>> Begin Selected passage
Leave No Iranian Child Behind | Part 1: From Gender Gap to Gender Panic
by SHERVIN MALEKZADEH
06 Sep 2012 20:38Comments
As young women's presence in higher education grows, so does ideological backlash.

As a consequence, and in a move highly unusual for what is normally a centralized educational system, the government has left it to individual universities to adopt quota systems based on gender, ostensibly to funnel women into more "employable" careers and to bring "balance" to the student population. Critics condemned the new policy as a first step in reversing gains made by women, arguing that the quotas give official cover for 36 universities to bar, at their discretion, female students from taking courses across 77 individual majors, primarily in engineering and the sciences.
Gender gap had given way to gender panic. Yet the quota policy and the timing of its introduction raise a number of vexing questions. Why, after spending decades promoting and fostering female participation in the educational system, would the Islamic Republic reverse course in such an open and hostile manner? If the goal of the quotas is to reduce female participation in the educational system and the public sphere, why would planners focus their efforts on the relatively small number (less than 10 percent) of female students studying engineering, instead of the much larger proportion (approximately 65 percent) of women enrolled at the country's humanities departments, thereby ensuring that the quotas would have a more immediate and lasting effect?
>> End Selected passage
>> Begin Entries supplied
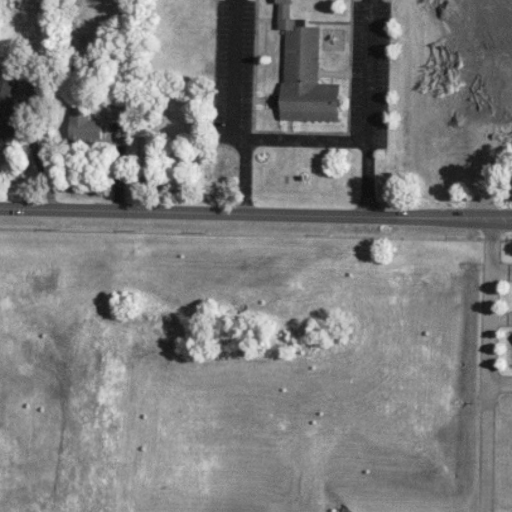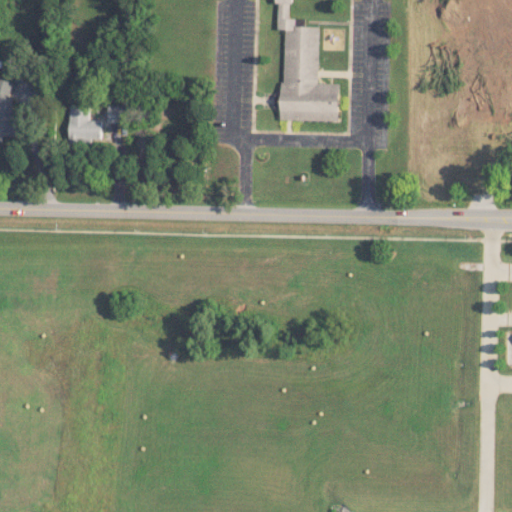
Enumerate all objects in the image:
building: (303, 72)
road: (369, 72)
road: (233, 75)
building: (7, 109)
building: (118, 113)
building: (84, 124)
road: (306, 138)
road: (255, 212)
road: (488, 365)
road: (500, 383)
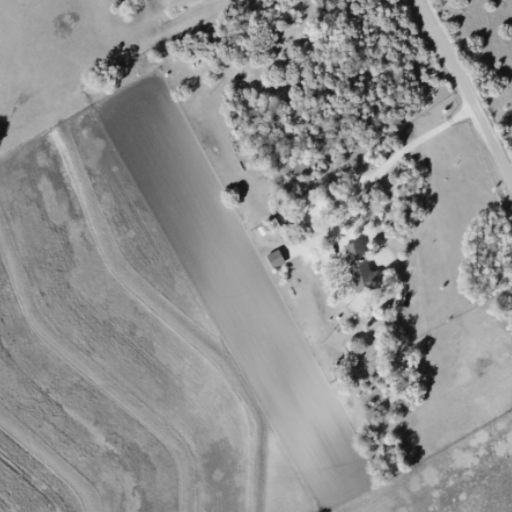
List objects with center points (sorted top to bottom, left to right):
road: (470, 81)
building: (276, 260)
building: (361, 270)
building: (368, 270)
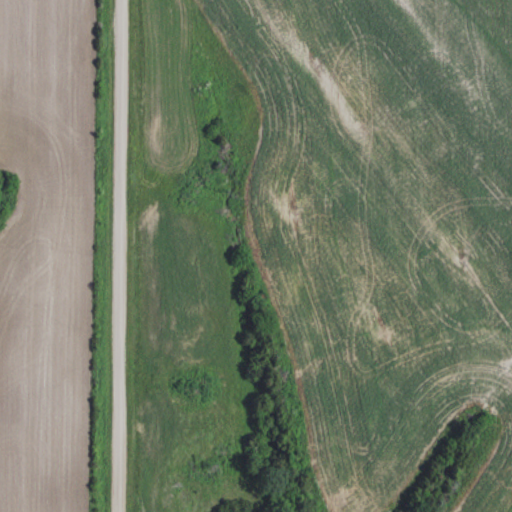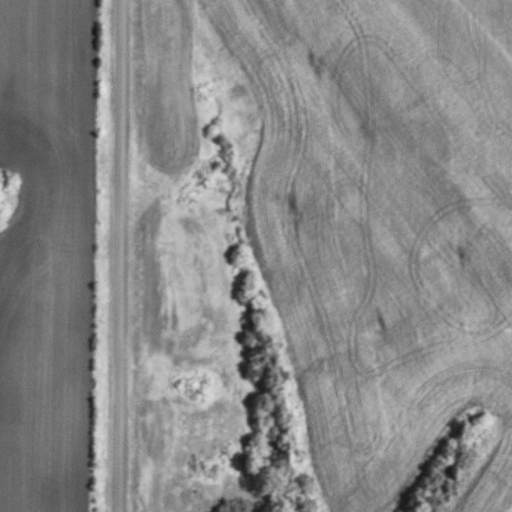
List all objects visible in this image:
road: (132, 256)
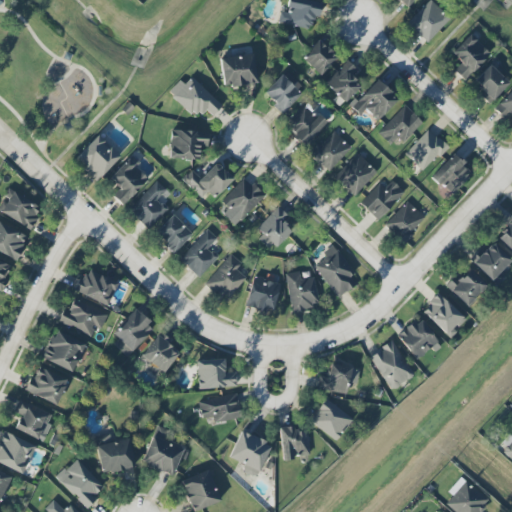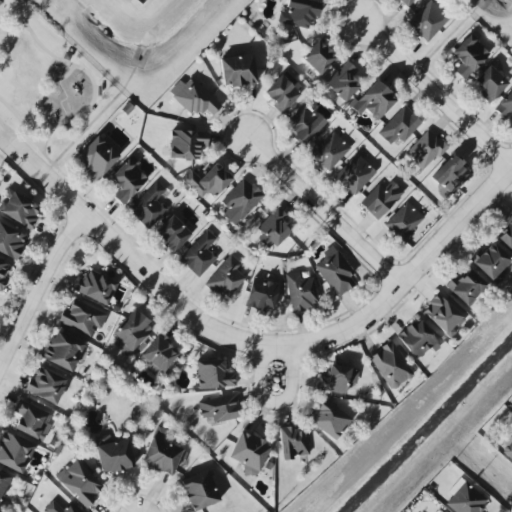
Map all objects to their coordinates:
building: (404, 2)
>> End Entries supplied
Directives>
(1) In the article on Iran's university gender quotas, why did critics condemn the new policy?
(2) Could you reproduce the part of the Iranian education article from "As a consequence, and" to "and the sciences."?

Answers given>
(1) Critics saw it as a first step toward reversing women's gains. They argued that the quotas give official cover for 36 universities to bar female students, at their discretion, from courses across 77 majors, mainly in engineering and the sciences.

(2)
As a consequence, and in a move highly unusual for what is normally a centralized educational system, the government has left it to individual universities to adopt quota systems based on gender, ostensibly to funnel women into more "employable" careers and to bring "balance" to the student population. Critics condemned the new policy as a first step in reversing gains made by women, arguing that the quotas give official cover for 36 universities to bar, at their discretion, female students from taking courses across 77 individual majors, primarily in engineering and the sciences.